Year of Study in Programme: First
Area/Topic of Research: ISLA, EFL, TBLT, peer interaction, productive skills, young learners
Title/Provisional Title of Thesis: Task-Based Peer Interaction in Primary Education: Enhancing Young Learners’ Accuracy and Fluency in English as a Foreign Language
Short Abstract: More often than not, young learners (YLs) do not have much exposure to a second language (L2) outside instructed English classes as they would in a naturalistic environment, which might have an effect on learner language (Bayley, 1996; Dickerson, 1975; Ellis, 1988; Hansen-Edwards, 2011; Preston, 2002, as cited in Ellis, 2015). Therefore, one of the goals of instructed second language acquisition (ISLA) is to facilitate the learning ways whereby YLs could notice, practise, integrate and subsequently make of use the language for communication (Loewen, 2015). The main objective of the thesis, which is conducted within the funded research project The effects of in-class task-based peer interaction on young learners’ English as a foreign language language (PIYLE) (PID2019-107328GB-100) led by Dr Elisabet Pladevall Ballester, is to explore the effect of tasked-based peer interaction with and without explicit instruction on the development of YLs’ general and target forms accuracy and fluency in English as a foreign language (EFL). The study will employ an experimental pre-test post-test design with a pedagogical instructional intervention in between. Quantitative data will be elicited to analyse L2 accuracy and fluency gains and qualitative data will also be included to obtain the learners’ and teachers’ perceptions on the intervention. At a pre-experimental stage, the intervention materials and the pre and post-task materials will be designed. Pre-test data collection will span over the period of two weeks and will be followed by the ten-week intervention, which in turn will be followed by post-test data collection for two or three more weeks.
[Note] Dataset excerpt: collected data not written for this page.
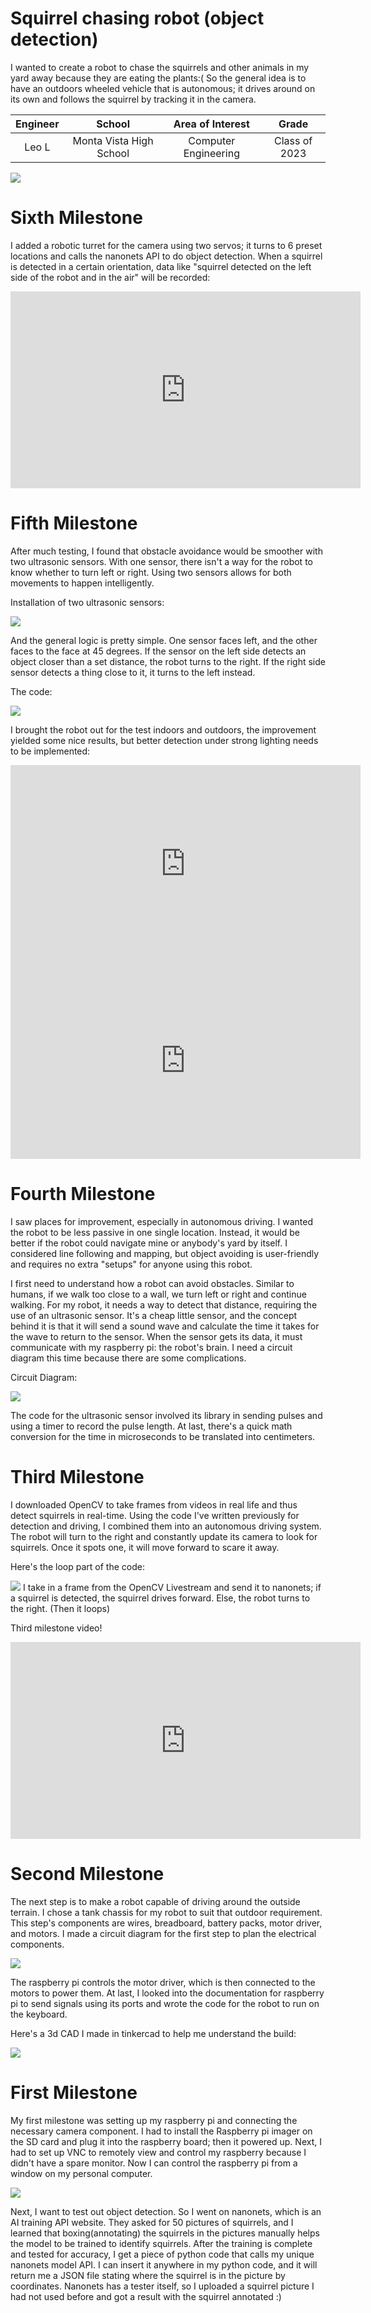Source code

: ﻿# Squirrel chasing robot (object detection)
I wanted to create a robot to chase the squirrels and other animals in my yard away because they are eating the plants:( So the general idea is to have an outdoors wheeled vehicle that is autonomous; it drives around on its own and follows the squirrel by tracking it in the camera. 

| **Engineer** | **School** | **Area of Interest** | **Grade** |
|:--:|:--:|:--:|:--:|
| Leo L | Monta Vista High School | Computer Engineering| Class of 2023

<html>
  <img src=".\Squirrel\squirrel-soldier.jpg">
</html>

# Sixth Milestone
I added a robotic turret for the camera using two servos; it turns to 6 preset locations and calls the nanonets API to do object detection. When a squirrel is detected in a certain orientation, data like "squirrel detected on the left side of the robot and in the air" will be recorded: 

<iframe width="560" height="315" src="https://www.youtube.com/embed/Xa9hjKzuKOQ" title="YouTube video player" frameborder="0" allow="accelerometer; autoplay; clipboard-write; encrypted-media; gyroscope; picture-in-picture" allowfullscreen></iframe>



# Fifth Milestone

After much testing, I found that obstacle avoidance would be smoother with two ultrasonic sensors. With one sensor, there isn't a way for the robot to know whether to turn left or right. Using two sensors allows for both movements to happen intelligently. 

Installation of two ultrasonic sensors:
<html>
  <img src=".\Squirrel\robotfrontpic.jpg">
</html>

And the general logic is pretty simple. One sensor faces left, and the other faces to the face at 45 degrees. If the sensor on the left side detects an object closer than a set distance, the robot turns to the right. If the right side sensor detects a thing close to it, it turns to the left instead. 

The code:
<html>
  <img src=".\Squirrel\code2.png">
</html>

I brought the robot out for the test indoors and outdoors, the improvement yielded some nice results, but better detection under strong lighting needs to be implemented:

<iframe width="560" height="315" src="https://www.youtube.com/embed/Bq1gSsVONK4" title="YouTube video player" frameborder="0" allow="accelerometer; autoplay; clipboard-write; encrypted-media; gyroscope; picture-in-picture" allowfullscreen></iframe>

<iframe width="560" height="315" src="https://www.youtube.com/embed/FaGb18Iz-pc" title="YouTube video player" frameborder="0" allow="accelerometer; autoplay; clipboard-write; encrypted-media; gyroscope; picture-in-picture" allowfullscreen></iframe>

# Fourth Milestone

I saw places for improvement, especially in autonomous driving. I wanted the robot to be less passive in one single location. Instead, it would be better if the robot could navigate mine or anybody's yard by itself. I considered line following and mapping, but object avoiding is user-friendly and requires no extra "setups" for anyone using this robot. 

I first need to understand how a robot can avoid obstacles. Similar to humans, if we walk too close to a wall, we turn left or right and continue walking. For my robot, it needs a way to detect that distance, requiring the use of an ultrasonic sensor. It's a cheap little sensor, and the concept behind it is that it will send a sound wave and calculate the time it takes for the wave to return to the sensor. When the sensor gets its data, it must communicate with my raspberry pi: the robot's brain. I need a circuit diagram this time because there are some complications. 

Circuit Diagram:
<html>
  <img src=".\Squirrel\Untitled Sketch_bb.png">
</html>

The code for the ultrasonic sensor involved its library in sending pulses and using a timer to record the pulse length. At last, there's a quick math conversion for the time in microseconds to be translated into centimeters. 



# Third Milestone

I downloaded OpenCV to take frames from videos in real life and thus detect squirrels in real-time. Using the code I've written previously for detection and driving, I combined them into an autonomous driving system. The robot will turn to the right and constantly update its camera to look for squirrels. Once it spots one, it will move forward to scare it away. 

Here's the loop part of the code:
<html>
  <img src=".\Squirrel\code1.png">
</html>
I take in a frame from the OpenCV Livestream and send it to nanonets; if a squirrel is detected, the squirrel drives forward. Else, the robot turns to the right. (Then it loops)

Third milestone video!

<iframe width="560" height="315" src="https://www.youtube.com/embed/L_XB21rCPek" title="YouTube video player" frameborder="0" allow="accelerometer; autoplay; clipboard-write; encrypted-media; gyroscope; picture-in-picture" allowfullscreen></iframe>

# Second Milestone

The next step is to make a robot capable of driving around the outside terrain. I chose a tank chassis for my robot to suit that outdoor requirement. This step's components are wires, breadboard, battery packs, motor driver, and motors. I made a circuit diagram for the first step to plan the electrical components. 


<html>
  <img src=".\Squirrel\Circuit Sketch_bb.png">
</html>

The raspberry pi controls the motor driver, which is then connected to the motors to power them. At last, I looked into the documentation for raspberry pi to send signals using its ports and wrote the code for the robot to run on the keyboard.

Here's a 3d CAD I made in tinkercad to help me understand the build:
<html>
  <img src=".\Squirrel\2021-06-29 09-51-23_Trim.gif">
</html>



# First Milestone
  

My first milestone was setting up my raspberry pi and connecting the necessary camera component. I had to install the Raspberry pi imager on the SD card and plug it into the raspberry board; then it powered up. Next, I had to set up VNC to remotely view and control my raspberry because I didn't have a spare monitor. Now I can control the raspberry pi from a window on my personal computer. 

<html>
  <img src=".\Squirrel\nanonet.png">
</html>

Next, I want to test out object detection. So I went on nanonets, which is an AI training API website. They asked for 50 pictures of squirrels, and I learned that boxing(annotating) the squirrels in the pictures manually helps the model to be trained to identify squirrels. After the training is complete and tested for accuracy, I get a piece of python code that calls my unique nanonets model API. I can insert it anywhere in my python code, and it will return me a JSON file stating where the squirrel is in the picture by coordinates. Nanonets has a tester itself, so I uploaded a squirrel picture I had not used before and got a result with the squirrel annotated :)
The results will allow us to explore to what extent explicit instruction of interactional strategies and target forms together with task-based peer interaction is beneficial for the children’s development of EFL accuracy and fluency. Our data may have the potential to contribute considerably to the field of ISLA in terms of understanding the processes involved in language acquisition by YLs in instructed contexts. Furthermore, the findings will have practical teaching implications for the role of tasks and peer interaction in YLs classroom contexts.